Mrs. Clinton won a narrow victory in New Hampshire for four reasons. First, her campaign made a smart decision at its start to target women Democrats, especially single women. It has been made part of the warp and woof of her campaign everywhere. This focus didn't pay off in Iowa, but it did in New Hampshire.
Second, she had two powerful personal moments. The first came in the ABC debate on Saturday, when WMUR TV's Scott Spradling asked why voters were "hesitating on the likeability issue, where they seem to like Barack Obama more." Mrs. Clinton's self-deprecating response -- "Well, that hurts my feelings" -- was followed by a playful "But I'll try to go on."
You couldn't help but smile. It reminded Democrats what they occasionally like about her. Then Mr. Obama followed with a needless and dismissive, "You're likable enough, Hillary."Her remarks helped wash away the memory of her angry replies to attacks at the debate's start. His trash talking was an unattractive carryover from his days playing pickup basketball at Harvard, and capped a mediocre night.
The other personal moment came on Monday, when a woman in Portsmouth asked her "how do you do it?" Mrs. Clinton's emotional reply was powerful and warm. Voters rarely see her in such a spontaneous moment. It was humanizing and appealing. And unlike her often contrived and calculated attempts to appear down-to-earth, this was real.
Third, the Clintons began -- at first not very artfully -- to raise questions about the fitness for the Oval Office of a first-term senator with no real accomplishments or
Former President Bill Clinton hit a nerve by drawing attention to Mr. Obama's conflicting statements on Iraq. There's more -- and more powerful -- material available. Mr. Obama has failed to rise to leadership on a single major issue in the Senate. In the Illinois legislature, he had a habit of ducking major issues, voting "present" on bills important to many Democratic interest groups, like abortion-rights and gun-control advocates. He is often lazy, given to misstatements and exaggerations and, when he doesn't know the answer, too ready to try to bluff his way through.
For someone who talks about a new, positive style of politics and pledges to be true to his word, Mr. Obama too often practices the old style of politics, saying one thing and doing another. He won't escape criticism on all this easily. But the messenger and the message need to be better before the Clintons can get all this across. Hitting Mr. Obama on his elementary school essays won't cut it.
The fourth and biggest reason why Mrs.
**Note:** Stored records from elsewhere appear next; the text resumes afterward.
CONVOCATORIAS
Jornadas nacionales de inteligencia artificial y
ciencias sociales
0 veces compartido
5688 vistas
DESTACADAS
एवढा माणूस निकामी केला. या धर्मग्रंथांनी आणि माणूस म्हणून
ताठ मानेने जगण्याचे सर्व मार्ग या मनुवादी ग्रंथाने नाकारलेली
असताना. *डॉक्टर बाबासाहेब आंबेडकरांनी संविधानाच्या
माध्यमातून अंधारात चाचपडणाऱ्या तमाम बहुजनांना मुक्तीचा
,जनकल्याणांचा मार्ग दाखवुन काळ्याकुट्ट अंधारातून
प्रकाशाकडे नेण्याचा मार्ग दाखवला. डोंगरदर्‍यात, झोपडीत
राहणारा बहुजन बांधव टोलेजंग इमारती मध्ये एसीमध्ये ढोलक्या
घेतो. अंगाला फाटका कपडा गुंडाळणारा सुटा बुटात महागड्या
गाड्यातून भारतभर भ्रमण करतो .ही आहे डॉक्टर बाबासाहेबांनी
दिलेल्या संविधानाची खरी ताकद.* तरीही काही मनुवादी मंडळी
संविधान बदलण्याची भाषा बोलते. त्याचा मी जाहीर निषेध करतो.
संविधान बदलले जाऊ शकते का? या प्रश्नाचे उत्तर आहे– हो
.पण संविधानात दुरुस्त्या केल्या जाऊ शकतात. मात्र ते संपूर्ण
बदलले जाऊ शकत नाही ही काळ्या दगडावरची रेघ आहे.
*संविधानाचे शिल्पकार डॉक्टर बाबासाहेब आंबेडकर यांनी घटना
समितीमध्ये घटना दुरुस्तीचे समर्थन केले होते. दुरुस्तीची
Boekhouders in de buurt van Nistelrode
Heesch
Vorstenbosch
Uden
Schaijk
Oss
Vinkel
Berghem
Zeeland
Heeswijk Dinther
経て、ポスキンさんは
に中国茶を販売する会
Clinton won two nights ago is that, while Mr. Obama can draw on the deep doubts of many Democrats about Mrs. Clinton, he can't close out the argument. Mr. Obama is an inspiring figure playing a historical role, but that's not enough to push aside the former First Lady and senator from New York. She's an historic figure, too. When it comes to making the case against Mrs. Clinton, Mr. Obama comes across as a vitamin-starved Adlai Stevenson. His rhetoric, while eloquent and moving at times, has been too often light as air.